As far back as 1982, the Food and Drug Administration (FDA) called for the removal of thimerosal from all over-the-counter products. But it was not until July 1999 that the FDA asked manufacturers to remove thimerosal from pediatric vaccines. When researchers looked carefully at the vaccine schedule, they found that if the schedule were followed, American children had been exposed to 30 times the minimum acceptable level of mercury from vaccines.
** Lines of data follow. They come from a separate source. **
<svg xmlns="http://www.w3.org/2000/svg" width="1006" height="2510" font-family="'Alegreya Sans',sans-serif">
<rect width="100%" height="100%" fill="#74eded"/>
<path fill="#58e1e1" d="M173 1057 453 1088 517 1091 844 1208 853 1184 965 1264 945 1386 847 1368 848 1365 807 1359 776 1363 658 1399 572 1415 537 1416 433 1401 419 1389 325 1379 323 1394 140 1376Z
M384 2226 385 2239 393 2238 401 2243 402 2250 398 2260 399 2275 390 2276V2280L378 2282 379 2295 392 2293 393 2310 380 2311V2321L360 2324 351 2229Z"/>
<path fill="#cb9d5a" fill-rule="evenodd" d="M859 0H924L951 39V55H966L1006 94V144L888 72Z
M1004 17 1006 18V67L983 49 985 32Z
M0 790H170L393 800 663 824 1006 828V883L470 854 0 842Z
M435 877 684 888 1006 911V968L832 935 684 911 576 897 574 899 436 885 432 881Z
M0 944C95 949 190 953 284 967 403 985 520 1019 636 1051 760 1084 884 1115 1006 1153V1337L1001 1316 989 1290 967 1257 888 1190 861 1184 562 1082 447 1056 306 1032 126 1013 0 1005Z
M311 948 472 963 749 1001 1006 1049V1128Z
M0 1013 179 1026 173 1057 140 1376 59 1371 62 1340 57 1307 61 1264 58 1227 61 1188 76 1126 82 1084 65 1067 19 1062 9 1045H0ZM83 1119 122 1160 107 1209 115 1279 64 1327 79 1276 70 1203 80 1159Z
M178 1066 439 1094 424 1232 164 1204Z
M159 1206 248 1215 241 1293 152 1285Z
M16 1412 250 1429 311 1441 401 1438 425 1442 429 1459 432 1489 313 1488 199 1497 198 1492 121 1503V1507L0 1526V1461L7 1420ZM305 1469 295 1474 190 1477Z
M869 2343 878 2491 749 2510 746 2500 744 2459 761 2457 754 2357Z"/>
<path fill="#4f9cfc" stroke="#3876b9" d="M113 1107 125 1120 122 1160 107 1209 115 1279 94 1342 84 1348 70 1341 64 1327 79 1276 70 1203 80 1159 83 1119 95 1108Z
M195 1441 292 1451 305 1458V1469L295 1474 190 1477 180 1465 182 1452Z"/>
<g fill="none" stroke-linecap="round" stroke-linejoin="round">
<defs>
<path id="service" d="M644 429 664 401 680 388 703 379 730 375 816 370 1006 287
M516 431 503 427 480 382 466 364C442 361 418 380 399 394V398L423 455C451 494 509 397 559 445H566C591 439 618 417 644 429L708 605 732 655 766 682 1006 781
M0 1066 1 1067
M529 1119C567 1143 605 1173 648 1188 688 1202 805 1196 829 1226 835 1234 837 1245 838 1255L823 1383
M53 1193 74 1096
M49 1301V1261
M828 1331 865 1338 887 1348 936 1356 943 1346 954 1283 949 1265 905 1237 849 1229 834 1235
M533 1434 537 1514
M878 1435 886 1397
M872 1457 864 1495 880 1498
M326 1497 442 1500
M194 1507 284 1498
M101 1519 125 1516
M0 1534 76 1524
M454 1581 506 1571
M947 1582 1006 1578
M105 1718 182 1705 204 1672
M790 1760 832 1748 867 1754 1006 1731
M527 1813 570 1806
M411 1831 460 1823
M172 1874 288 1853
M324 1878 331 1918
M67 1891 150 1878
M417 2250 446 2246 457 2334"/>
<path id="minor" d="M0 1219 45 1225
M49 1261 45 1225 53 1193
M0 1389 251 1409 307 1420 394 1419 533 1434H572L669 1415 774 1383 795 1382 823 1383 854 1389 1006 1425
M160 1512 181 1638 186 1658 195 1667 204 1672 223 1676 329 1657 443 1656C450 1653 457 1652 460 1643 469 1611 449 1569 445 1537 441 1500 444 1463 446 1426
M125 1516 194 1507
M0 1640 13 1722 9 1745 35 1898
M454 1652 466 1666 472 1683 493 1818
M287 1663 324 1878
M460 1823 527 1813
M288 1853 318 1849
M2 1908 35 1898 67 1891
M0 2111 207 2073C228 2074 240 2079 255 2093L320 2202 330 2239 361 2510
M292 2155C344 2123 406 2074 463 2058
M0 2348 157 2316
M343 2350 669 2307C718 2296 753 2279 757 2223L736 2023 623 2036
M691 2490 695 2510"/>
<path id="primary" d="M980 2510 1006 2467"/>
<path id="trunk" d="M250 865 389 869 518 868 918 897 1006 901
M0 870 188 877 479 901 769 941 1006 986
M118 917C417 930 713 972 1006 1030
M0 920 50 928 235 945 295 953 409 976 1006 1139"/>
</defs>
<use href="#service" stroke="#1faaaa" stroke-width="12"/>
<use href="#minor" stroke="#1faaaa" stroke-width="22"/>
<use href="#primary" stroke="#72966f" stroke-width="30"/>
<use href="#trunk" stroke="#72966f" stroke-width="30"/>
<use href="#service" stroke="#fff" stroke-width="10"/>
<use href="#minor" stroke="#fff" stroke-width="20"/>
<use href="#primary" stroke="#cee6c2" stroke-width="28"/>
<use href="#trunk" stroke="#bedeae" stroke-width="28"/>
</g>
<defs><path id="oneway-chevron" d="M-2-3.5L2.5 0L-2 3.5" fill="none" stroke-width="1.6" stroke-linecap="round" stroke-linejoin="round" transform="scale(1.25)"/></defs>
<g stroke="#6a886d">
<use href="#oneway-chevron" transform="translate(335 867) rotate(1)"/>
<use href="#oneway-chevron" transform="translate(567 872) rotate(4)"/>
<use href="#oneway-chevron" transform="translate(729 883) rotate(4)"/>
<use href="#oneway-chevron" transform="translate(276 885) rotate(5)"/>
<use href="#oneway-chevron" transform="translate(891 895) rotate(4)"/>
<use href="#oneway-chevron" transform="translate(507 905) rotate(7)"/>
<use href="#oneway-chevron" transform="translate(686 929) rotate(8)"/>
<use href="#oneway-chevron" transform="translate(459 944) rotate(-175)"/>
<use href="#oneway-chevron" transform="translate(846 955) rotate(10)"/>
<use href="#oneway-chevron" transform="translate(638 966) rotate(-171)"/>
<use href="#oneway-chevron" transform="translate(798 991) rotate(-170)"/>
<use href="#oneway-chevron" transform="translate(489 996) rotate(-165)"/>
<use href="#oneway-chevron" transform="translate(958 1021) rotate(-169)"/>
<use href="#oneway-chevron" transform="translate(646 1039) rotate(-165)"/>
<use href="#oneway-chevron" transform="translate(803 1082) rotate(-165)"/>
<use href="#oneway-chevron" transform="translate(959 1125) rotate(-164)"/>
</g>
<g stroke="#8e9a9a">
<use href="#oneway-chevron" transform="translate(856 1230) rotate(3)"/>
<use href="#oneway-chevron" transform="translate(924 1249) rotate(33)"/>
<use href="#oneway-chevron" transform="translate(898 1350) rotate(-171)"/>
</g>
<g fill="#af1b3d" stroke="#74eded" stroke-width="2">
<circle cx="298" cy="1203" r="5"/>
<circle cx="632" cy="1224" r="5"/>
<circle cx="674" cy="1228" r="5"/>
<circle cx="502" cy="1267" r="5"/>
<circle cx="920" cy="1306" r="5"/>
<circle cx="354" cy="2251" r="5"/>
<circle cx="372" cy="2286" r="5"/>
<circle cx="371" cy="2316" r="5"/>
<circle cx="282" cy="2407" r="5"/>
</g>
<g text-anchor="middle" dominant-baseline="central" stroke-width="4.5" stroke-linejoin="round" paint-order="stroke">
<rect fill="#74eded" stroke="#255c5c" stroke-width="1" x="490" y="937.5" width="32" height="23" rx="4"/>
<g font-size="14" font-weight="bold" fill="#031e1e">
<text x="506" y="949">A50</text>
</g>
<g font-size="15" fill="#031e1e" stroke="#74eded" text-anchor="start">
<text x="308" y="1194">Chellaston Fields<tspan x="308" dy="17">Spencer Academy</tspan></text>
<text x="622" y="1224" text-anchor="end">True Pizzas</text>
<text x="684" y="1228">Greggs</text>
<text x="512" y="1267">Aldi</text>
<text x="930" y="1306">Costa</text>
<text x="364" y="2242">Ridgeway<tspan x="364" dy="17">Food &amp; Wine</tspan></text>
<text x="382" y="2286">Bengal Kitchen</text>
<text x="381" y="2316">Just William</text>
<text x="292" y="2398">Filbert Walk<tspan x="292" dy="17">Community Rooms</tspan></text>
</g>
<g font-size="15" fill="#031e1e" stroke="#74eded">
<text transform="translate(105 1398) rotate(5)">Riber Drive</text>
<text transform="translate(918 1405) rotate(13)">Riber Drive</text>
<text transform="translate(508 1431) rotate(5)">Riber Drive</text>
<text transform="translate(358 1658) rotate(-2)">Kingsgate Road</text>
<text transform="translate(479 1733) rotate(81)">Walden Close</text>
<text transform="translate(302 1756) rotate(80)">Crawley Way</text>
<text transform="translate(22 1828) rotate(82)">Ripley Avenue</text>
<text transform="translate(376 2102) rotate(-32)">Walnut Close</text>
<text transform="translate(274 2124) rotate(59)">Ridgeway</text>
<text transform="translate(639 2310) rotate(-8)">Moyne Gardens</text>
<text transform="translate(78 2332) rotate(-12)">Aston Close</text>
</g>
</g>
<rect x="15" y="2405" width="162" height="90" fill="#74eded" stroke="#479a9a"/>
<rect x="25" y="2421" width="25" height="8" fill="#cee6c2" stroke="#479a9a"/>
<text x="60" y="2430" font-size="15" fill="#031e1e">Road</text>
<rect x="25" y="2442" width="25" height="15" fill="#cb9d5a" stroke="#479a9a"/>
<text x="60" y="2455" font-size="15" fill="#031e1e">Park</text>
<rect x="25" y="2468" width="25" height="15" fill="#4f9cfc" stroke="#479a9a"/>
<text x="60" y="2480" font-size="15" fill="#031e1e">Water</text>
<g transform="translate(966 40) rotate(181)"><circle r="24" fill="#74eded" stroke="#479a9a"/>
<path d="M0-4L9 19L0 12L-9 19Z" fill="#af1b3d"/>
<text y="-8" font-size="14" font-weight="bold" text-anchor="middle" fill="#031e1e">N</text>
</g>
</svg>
The number of children affected by autism has been drastically growing in recent years. In 1970, autism affected 1 in 2,000 children. In the year 2000, 1 in 250 were affected. According to the Autism Society of America, in 2006, a staggering 1 in 150 children was diagnosed with autism. Autism is currently the fastest growing developmental disability in young people. Even though vaccines with mercury have been proven to contribute to autism, learning disabilities, Alzheimer’s disease, and other neurological conditions, clinics still use thimerosal because other products containing mercury have been phased out.
Currently, lawsuits involving the makers of products containing thimerosal abound. These claims state the drug companies, for years, have failed to tell doctors how much mercury was contained in vaccines prior to the FDA being ordered by Congress to find out in 1997. Some of the large drug companies being sued are GlaxoSmithKline, Merck, Wyeth-Ayerst and Eli-Lilly.